Bass: Good. Josh Fowler reports, “April has been excellent. The biggest spawning wave of the year moved up, and sight fishing has been the key. It’s taking 20-lb. bags to win the local tournaments up here, and in the bigger tournaments we are seeing multiple 20-lb. bags brought to the scales. You can find spawning fish in just about any pocket you go in on the lower end of the lake. Some of these fish are just cruising, and some are locked on beds. A variety of baits will work on these bedding fish, but I like some type of crawfish imitation rigged on 5/16-oz. Spot Remover jig head. The two baits that usually work best for me include a Zoom Ultra Vibe Speed Craw or a Wackem Crazy Baits Little Tater Bug. Most of the cruising fish are easily spooked, and it helps to make long casts with light baits to trigger a bite. I typically use a 1/8-oz. Net Boy Baits Screwball jig head rigged with a Zoom Trick Worm, but I’m also doing well with a drop shot rigged with a Wackem Crazy Baits Big Sissy Worm. I am blind casting the drop-shot rig and the shaky head near the backs of the pockets where I expect the bass to be. If it’s cloudy or we have some chop on the water, I also like casting a Zoom Swimming Fluke rigged on a Buckeye Lures 1/4-oz. JWill Swimbait Head. As we move into May, I expect the spawning process to gradually wind down; however, many of the postspawn bass will stay shallow because of the abundance of shallow cover we have in the pockets. The biggest thing to watch for in May is for the bluebacks to move shallow to spawn. The herring will pull up on shoals, long shallow points and blow-throughs during low light hours of the day, and you can expect the postspawn bass to be ready to take advantage of this oppertunity. You will need a Zoom Super Fluke, a Lucky Craft Sammy and a Lucky Craft Smasher 105 rigged and ready when this bite fires up. I will start to run these types of places in early May, and when you hit the right location, the action will happen fast. It helps to have a milk run of high-percentage areas so you can quickly move around to take advantage of the low light. Typically, when the sun gets up, the herring move offshore and the schooling bite shuts down.”

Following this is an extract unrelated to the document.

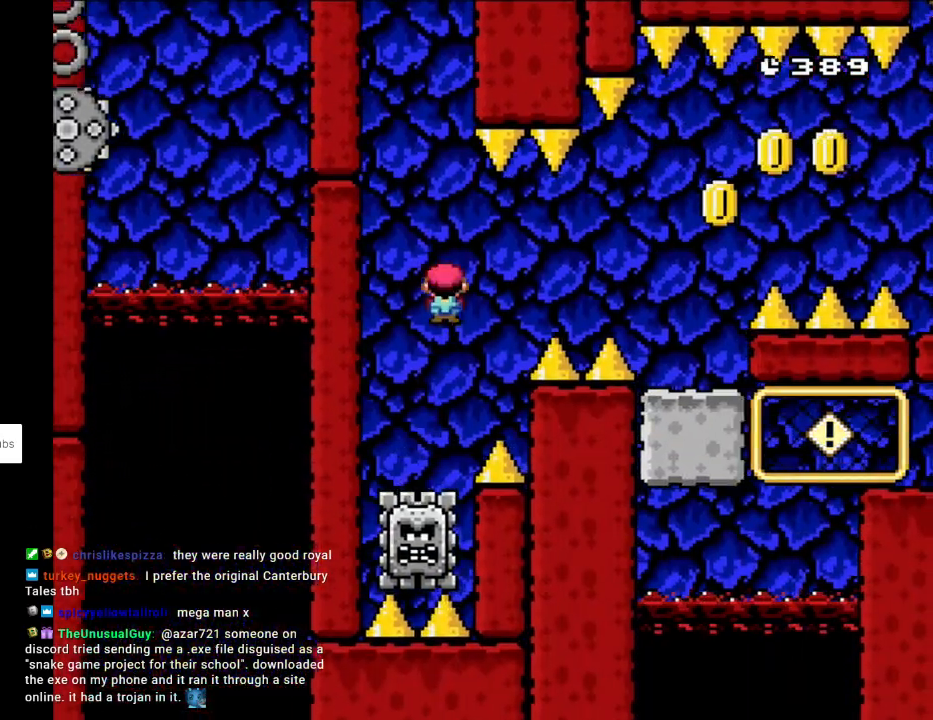
{"buttons": ["A", "X", "DPAD_RIGHT"], "events": [[67, "A", "down"]]}
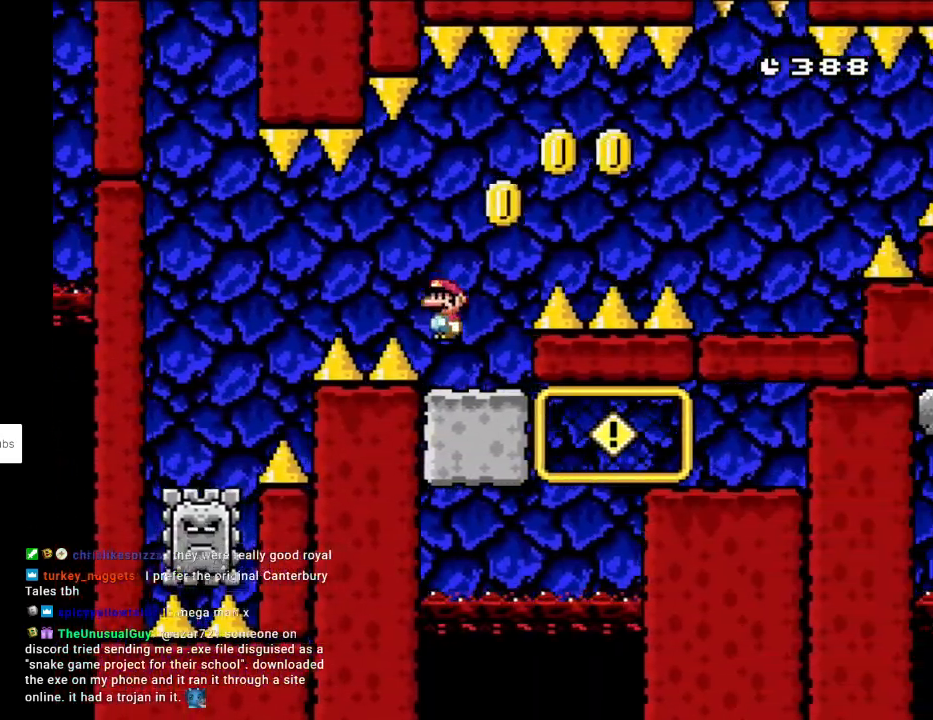
{"buttons": ["B", "Y", "DPAD_RIGHT"], "events": [[33, "DPAD_RIGHT", "up"], [50, "DPAD_LEFT", "down"], [67, "A", "up"], [83, "X", "up"], [83, "Y", "down"], [233, "DPAD_LEFT", "up"], [250, "DPAD_RIGHT", "down"], [300, "B", "down"]]}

Linesides: Very good. Guide Preston Harden said he’s catching lots of hybrids on artificials. “I’m throwing a white-ice Zoom Super Fluke Jr. on a Scrounger jig head. Look for swirls along the bank. Everything is up shallow. There are fish scattered from the dam all the way up the river above Clemson. They’re scattered, but there are so many hybrids this year you can’t get away from them. The downline bite hasn’t been as good, but freelines are producing. We’re about a week away from the topwater bite. Throw a ghost-colored Sammy.”